1. Field of the Invention
This invention is related to the field of integrated circuit design tools and, more particularly, to annotating stress parameters onto schematics in a hierarchical design.
2. Description of the Related Art
At current semiconductor fabrication process levels (e.g. 32 nanometer (nm) and below), the transistors in an integrated circuit “chip” are strongly influenced by the structure of the transistors, the nearby circuitry, circuit density, and the location of the transistors on the chip. The effects can be modeled by applying stress parameters to each transistor instance (e.g. a threshold voltage (VT) modifier and a mobility modifier). Unfortunately, the design flow only supports stress parameter annotation as part of a flattening process. That is, even though the design files, such as schematics, can have a hierarchical nature in which a higher-level design file instantiates a lower level design file (potentially multiple times), the hierarchy is first flattened into one larger database. The larger, flat database matches the layout of the chip, allowing the physical location (and corresponding stress parameters) to be identified.
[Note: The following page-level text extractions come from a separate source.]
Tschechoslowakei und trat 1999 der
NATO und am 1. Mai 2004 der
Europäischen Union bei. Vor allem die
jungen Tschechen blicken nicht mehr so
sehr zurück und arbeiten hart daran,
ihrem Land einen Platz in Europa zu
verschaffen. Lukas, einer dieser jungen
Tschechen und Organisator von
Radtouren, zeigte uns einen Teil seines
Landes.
For large designs, the latency to perform the stress parameter annotation is unacceptably long, leading designers to avoid it at higher levels in the hierarchy. Additionally, the flattening destroys the hierarchies, which makes it impossible to skip or black-box individual hierarchies. The underlying circuitry may have already been processed and need not be repeated. Furthermore, it may be desirable to skip some circuit hierarchies, which is not possible in the flat process.